Google came out of the blue this week to announce its next flagship smartphones — the Pixel 6 and Pixel 6 Pro. This is months ahead of the expected schedule that pins the launch around October. So, why is Google coming out on all of this so early? There are a lot of ways to look at it, but personally, I think there’s a clear message. Google is confident about the Pixel 6 in a way it hasn’t been before.

In case you missed it, Google yesterday officially announced that its next flagship smartphones would be the Pixel 6 and Pixel 6 Pro respectively, both phones running on Google’s own “Tensor” chip, which was previously known as “Whitechapel.”

Reading between the lines, though, there’s more to the story. Google isn’t just teasing some new smartphones – they’re proud of what’s to come.

Google is confident in Pixel 6

The closest comparison to what happened this week was in 2019 when Google responded to the absurd number of leaks regarding Pixel 4 and just flat out released an image of the phone that was then followed by some teasers about Soli. In that case, it seemed less like Google was excited to tell everyone about the phone and more so like the company was responding to the leaks, hoping that putting out something official would help. It did not.

With Pixel 6, the story looks different, at least right now. Google isn’t responding to a major leak or even jokingly playing at one on social media. Today’s reveal was a coordinated effort with a few respected members of the press. It was also far from vague or shy. Google specifically commented on past pain points and how they were being solved this time around. Specifically, Google talked about how it’s working to improve on cameras, how it plans to make the Pixel even faster, and how it plans to compete against the iPhones and Samsung Galaxy phones that dominate the market today both with hardware and a bigger marketing budget.

Is this some guarantee the Pixel 6 will be a perfect phone? Absolutely not. Google has more misses than hits at this point when it comes to flagship smartphones, so while I hope the Pixel 6 and Pixel 6 Pro will stick the landing, things could fall off the rails.

Setting the stage for Pixel’s long-term future

Not to beat around the bush here, Google has earned a nasty reputation of “killing” products left and right. While that reputation is exaggerated by many, and one Twitter account in particular, it’s a stigma that Google does need to battle with its products. The Pixel lineup has been around for five years now and, really, hasn’t made that much of an impact. It’s probably responsible for the wide use of computational photography, or at least speeding up that trend. An argument could also be made that it’s helped push other Android OEMs to spend more time on software, updates, and camera performance too. However, that bit of influence doesn’t translate to sales very well. Pixels make up a tiny tiny fraction of the US smartphone market.

Google hasn’t spoken much publicly about the profitability of Pixel, but it’s likely that these phones don’t exactly make a killing given their small marketshare. With former Goliaths like LG throwing in the towel, Google would have unfortunately been justified in pulling the plug on the Pixel lineup.

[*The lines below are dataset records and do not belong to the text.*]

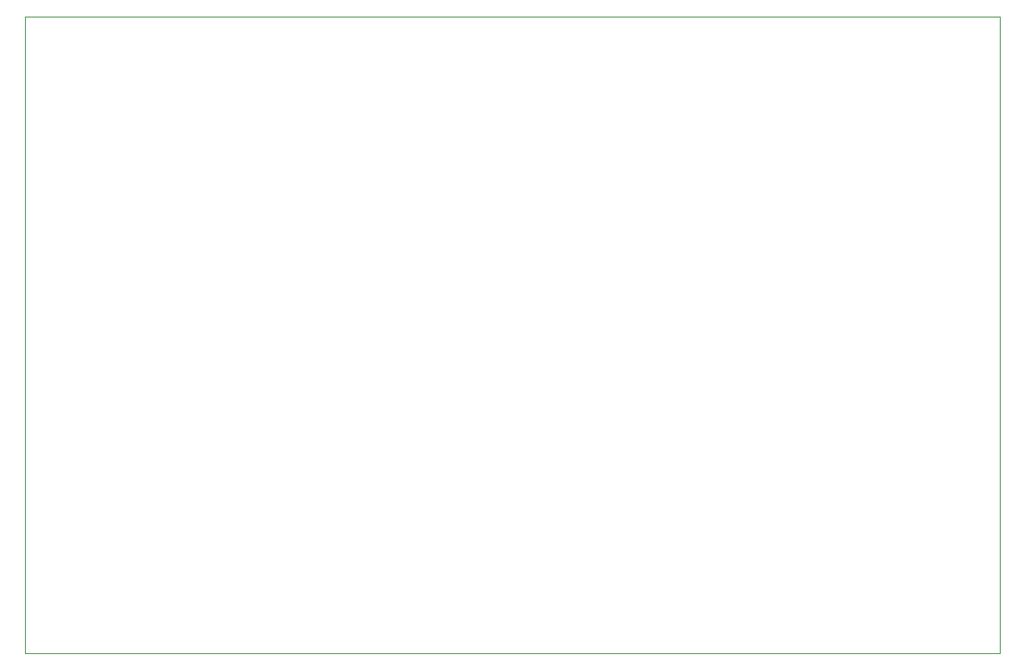
<source format=gbr>
%TF.GenerationSoftware,KiCad,Pcbnew,(5.1.10)-1*%
%TF.CreationDate,2021-08-25T15:37:08-07:00*%
%TF.ProjectId,fmcw,666d6377-2e6b-4696-9361-645f70636258,rev?*%
%TF.SameCoordinates,Original*%
%TF.FileFunction,Profile,NP*%
%FSLAX46Y46*%
G04 Gerber Fmt 4.6, Leading zero omitted, Abs format (unit mm)*
G04 Created by KiCad (PCBNEW (5.1.10)-1) date 2021-08-25 15:37:08*
%MOMM*%
%LPD*%
G01*
G04 APERTURE LIST*
%TA.AperFunction,Profile*%
%ADD10C,0.050000*%
%TD*%
G04 APERTURE END LIST*
D10*
X173990000Y-146050000D02*
X74930000Y-146050000D01*
X173990000Y-81280000D02*
X173990000Y-146050000D01*
X74930000Y-81280000D02*
X173990000Y-81280000D01*
X74930000Y-146050000D02*
X74930000Y-81280000D01*
M02*

</source>
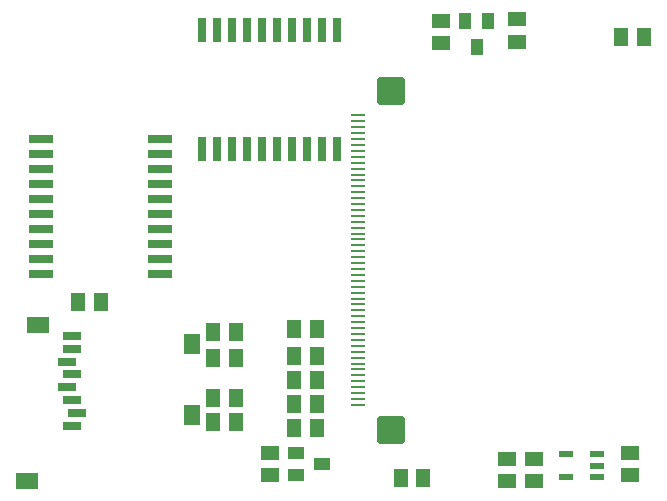
<source format=gbr>
G04 EAGLE Gerber RS-274X export*
G75*
%MOMM*%
%FSLAX34Y34*%
%LPD*%
%INSolderpaste Top*%
%IPPOS*%
%AMOC8*
5,1,8,0,0,1.08239X$1,22.5*%
G01*
%ADD10R,1.300000X1.500000*%
%ADD11R,1.400000X1.000000*%
%ADD12R,1.500000X1.300000*%
%ADD13R,2.032000X0.660400*%
%ADD14R,0.660400X2.032000*%
%ADD15R,1.200000X0.550000*%
%ADD16R,1.200000X0.275000*%
%ADD17C,0.600000*%
%ADD18R,1.900000X1.400000*%
%ADD19R,1.400000X1.800000*%
%ADD20R,1.500000X0.700000*%
%ADD21R,1.000000X1.400000*%


D10*
X252120Y120650D03*
X271120Y120650D03*
X252120Y140970D03*
X271120Y140970D03*
X252120Y161290D03*
X271120Y161290D03*
X252120Y181610D03*
X271120Y181610D03*
D11*
X275160Y90170D03*
X253160Y80670D03*
X253160Y99670D03*
D12*
X231140Y80670D03*
X231140Y99670D03*
D13*
X37338Y365760D03*
X37338Y353060D03*
X37338Y340360D03*
X37338Y327660D03*
X37338Y314960D03*
X37338Y302260D03*
X37338Y289560D03*
X37338Y276860D03*
X137922Y276860D03*
X137922Y289560D03*
X137922Y302260D03*
X137922Y314960D03*
X137922Y327660D03*
X137922Y340360D03*
X137922Y353060D03*
X137922Y365760D03*
X37338Y264160D03*
X37338Y251460D03*
X137922Y264160D03*
X137922Y251460D03*
D14*
X288290Y457962D03*
X275590Y457962D03*
X262890Y457962D03*
X250190Y457962D03*
X237490Y457962D03*
X224790Y457962D03*
X212090Y457962D03*
X199390Y457962D03*
X199390Y357378D03*
X212090Y357378D03*
X224790Y357378D03*
X237490Y357378D03*
X250190Y357378D03*
X262890Y357378D03*
X275590Y357378D03*
X288290Y357378D03*
X186690Y457962D03*
X173990Y457962D03*
X186690Y357378D03*
X173990Y357378D03*
D15*
X508300Y79400D03*
X508300Y88900D03*
X508300Y98400D03*
X482300Y98400D03*
X482300Y79400D03*
D12*
X454660Y75590D03*
X454660Y94590D03*
D10*
X252120Y204470D03*
X271120Y204470D03*
D12*
X431800Y75590D03*
X431800Y94590D03*
X535940Y80670D03*
X535940Y99670D03*
D16*
X306310Y140390D03*
X306310Y145390D03*
X306310Y150390D03*
X306310Y155390D03*
X306310Y160390D03*
X306310Y165390D03*
X306310Y170390D03*
X306310Y175390D03*
X306310Y180390D03*
X306310Y185390D03*
X306310Y190390D03*
X306310Y195390D03*
X306310Y200390D03*
X306310Y205390D03*
X306310Y210390D03*
X306310Y215390D03*
X306310Y220390D03*
X306310Y225390D03*
X306310Y230390D03*
X306310Y235390D03*
X306310Y240390D03*
X306310Y245390D03*
X306310Y250390D03*
X306310Y255390D03*
X306310Y260390D03*
X306310Y265390D03*
X306310Y270390D03*
X306310Y275390D03*
X306310Y280390D03*
X306310Y285390D03*
X306310Y290390D03*
X306310Y295390D03*
X306310Y300390D03*
X306310Y305390D03*
X306310Y310390D03*
X306310Y315390D03*
X306310Y320390D03*
X306310Y325390D03*
X306310Y330390D03*
X306310Y335390D03*
X306310Y340390D03*
X306310Y345390D03*
X306310Y350390D03*
X306310Y355390D03*
X306310Y360390D03*
X306310Y365390D03*
X306310Y370390D03*
X306310Y375390D03*
X306310Y380390D03*
X306310Y385390D03*
D17*
X342310Y128390D02*
X342310Y110390D01*
X324310Y110390D01*
X324310Y128390D01*
X342310Y128390D01*
X342310Y116090D02*
X324310Y116090D01*
X324310Y121790D02*
X342310Y121790D01*
X342310Y127490D02*
X324310Y127490D01*
X342310Y397390D02*
X342310Y415390D01*
X342310Y397390D02*
X324310Y397390D01*
X324310Y415390D01*
X342310Y415390D01*
X342310Y403090D02*
X324310Y403090D01*
X324310Y408790D02*
X342310Y408790D01*
X342310Y414490D02*
X324310Y414490D01*
D18*
X34780Y208090D03*
X25780Y76090D03*
D19*
X165780Y192090D03*
X165780Y132090D03*
D20*
X63780Y199090D03*
X63780Y188090D03*
X59780Y177090D03*
X63780Y166090D03*
X59780Y155090D03*
X63780Y144090D03*
X67780Y133090D03*
X63780Y122090D03*
D10*
X528980Y452120D03*
X547980Y452120D03*
D21*
X406400Y443660D03*
X396900Y465660D03*
X415900Y465660D03*
D12*
X375920Y465430D03*
X375920Y446430D03*
D10*
X342290Y78740D03*
X361290Y78740D03*
X183540Y201930D03*
X202540Y201930D03*
X183540Y180340D03*
X202540Y180340D03*
X202540Y125730D03*
X183540Y125730D03*
X202540Y146050D03*
X183540Y146050D03*
D12*
X440690Y447700D03*
X440690Y466700D03*
D10*
X88240Y227330D03*
X69240Y227330D03*
M02*

</source>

Today’s showing, though, was not just Google saying that Pixels are coming this year. The emphasis Google put on the Tensor chip was clearly showing that Google cares less about the upcoming Pixel 6 than it does about the future that its in-house Tensor chip will deliver, and that’s an investment that will take years to be fully realized.

Google teased a chip on its blog today, not a phone

So, if you were worried that Google was going to “kill” the Pixel lineup after two pretty rough flagships, rest assured – it’s not going anywhere.

What’s next?

The big question for Pixel and Tensor is what comes next after the Pixel 6 series. For now, it seems that Google is only focusing on phones, mentioning in its announcement post that Tensor is built “specifically for Pixel phones.”

Tensor is our first custom-built SoC specifically for Pixel phones, and it will power the Pixel 6 and Pixel 6 Pro later this fall.

However, an investment like this one could have a bigger impact than just smartphones. With a Wear OS revival incoming, it’s a prime time to release a Google-branded smartwatch on top of Google’s own silicon. A more powerful version of Tensor could also be ideal for Chromebooks or even the return of Google-branded tablets. But for now, that’s speculation. Google’s efforts are just now coming to the surface, and it’ll be a while before the company can really start building on that foundation.